Language of document : ECLI:EU:C:2005:665

Case C-443/03

Götz Leffler

v

Berlin Chemie AG

(Reference for a preliminary ruling from the Hoge Raad der Nederlanden)

(Judicial cooperation in civil matters – Service of judicial and extrajudicial documents – No translation of the document – Consequences)

Summary of the Judgment

1.        Freedom of movement for persons – Judicial cooperation in civil and commercial matters – Service of judicial and extrajudicial documents – Regulation No 1348/2000 – Failure of the regulation to prescribe the consequences of certain facts – Application of national law – Conditions – Observance of the principles of equivalence and of effectiveness – Implications

(Council Regulation No 1348/2000)

2.        Freedom of movement for persons – Judicial cooperation in civil and commercial matters – Service of judicial and extrajudicial documents – Regulation No 1348/2000 – Service of a document that is in a language other than the official language of the Member State addressed or a language of the Member State of transmission which the addressee of the document understands – Ability to remedy that situation by sending a translation – Procedure – Application of national law – Conditions

(Council Regulation No 1348/2000, Art. 8)

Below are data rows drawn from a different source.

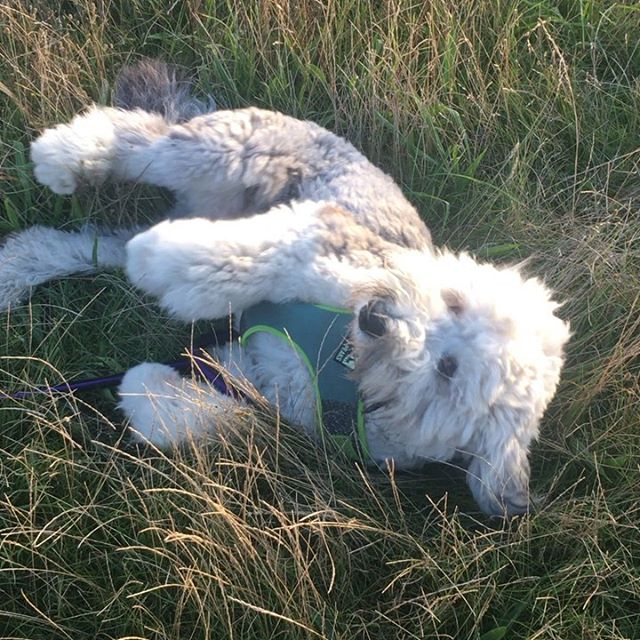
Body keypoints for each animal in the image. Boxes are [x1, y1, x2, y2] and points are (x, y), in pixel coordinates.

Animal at [0, 61, 568, 516]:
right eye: (454, 302)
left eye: (448, 370)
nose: (378, 316)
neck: (348, 367)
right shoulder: (327, 234)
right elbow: (255, 260)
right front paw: (170, 267)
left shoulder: (261, 386)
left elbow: (206, 415)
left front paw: (146, 390)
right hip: (228, 154)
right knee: (140, 137)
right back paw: (64, 158)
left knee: (81, 245)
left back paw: (14, 270)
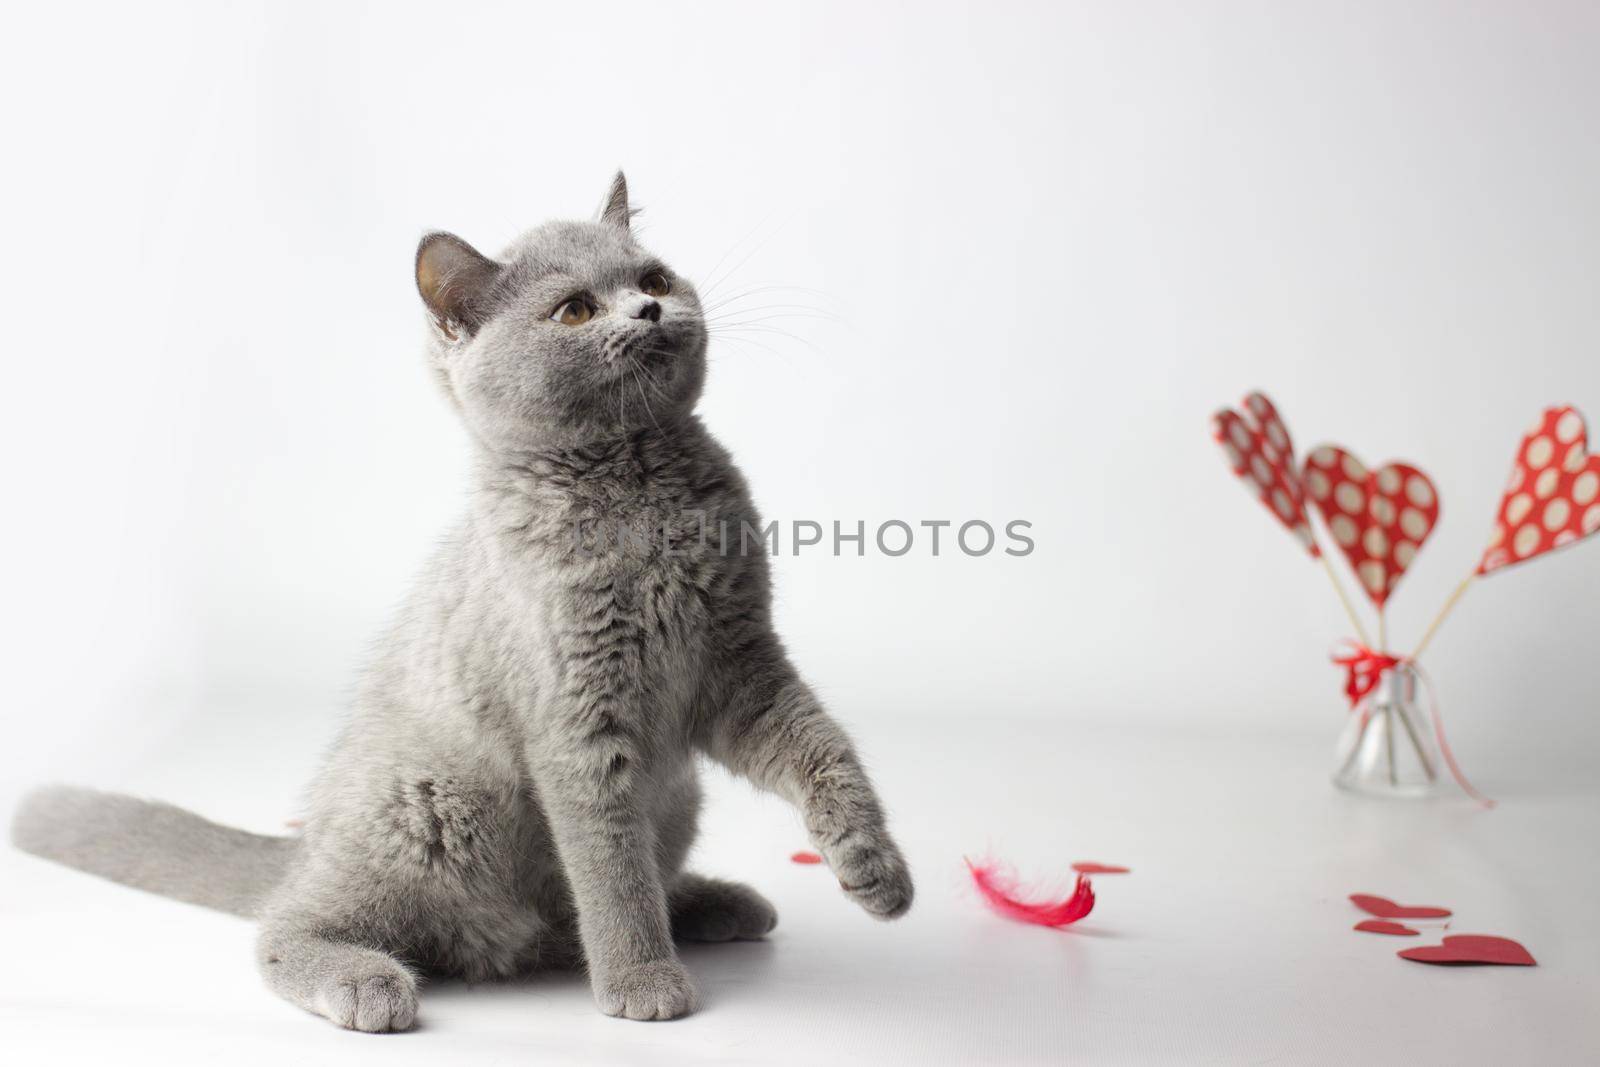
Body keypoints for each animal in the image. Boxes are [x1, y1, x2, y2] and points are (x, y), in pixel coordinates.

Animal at [9, 171, 915, 1030]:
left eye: (653, 276)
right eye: (576, 309)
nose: (653, 308)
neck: (636, 488)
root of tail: (305, 848)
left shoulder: (738, 662)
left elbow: (822, 748)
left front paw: (875, 869)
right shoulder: (578, 721)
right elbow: (609, 863)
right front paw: (640, 980)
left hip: (677, 789)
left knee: (595, 898)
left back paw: (713, 900)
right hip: (428, 809)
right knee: (284, 924)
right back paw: (368, 980)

1.        In the absence of Community provisions it is for the domestic legal system of each Member State to determine the detailed procedural rules governing actions at law intended to safeguard the rights which individuals derive from the direct effect of Community law. However, those rules cannot be less favourable than those governing rights which originate in domestic law (principle of equivalence) and they cannot render virtually impossible or excessively difficult the exercise of rights conferred by Community law (principle of effectiveness). In addition, the principle of effectiveness must lead the national court to apply the detailed procedural rules laid down by domestic law only in so far as they do not compromise the raison d’être and objective of the regulation in question. It follows that, where Regulation No 1348/2000 on the service in the Member States of judicial and extrajudicial documents in civil or commercial matters does not prescribe the consequences of certain facts, it is for the national court to apply, in principle, national law while taking care to ensure the full effectiveness of Community law, a task which may lead it to refrain from applying, if need be, a national rule preventing that or to interpret a national rule which has been drawn up with only a purely domestic situation in mind in order to apply it to the cross-border situation at issue.

(see paras 49-51)

2.        On a proper construction of Article 8 of Regulation No 1348/2000 on the service in the Member States of judicial and extrajudicial documents in civil or commercial matters, when the addressee of a document has refused it on the ground that it is not in an official language of the Member State addressed or in a language of the Member State of transmission which the addressee understands, that situation may be remedied by sending the translation of the document in accordance with the procedure laid down by the regulation and as soon as possible.

In order to resolve problems connected with the way in which the lack of translation should be remedied that are not envisaged by Regulation No 1348/2000, it is incumbent on the national court to apply national procedural law while taking care to ensure the full effectiveness of the regulation, in compliance with its objective.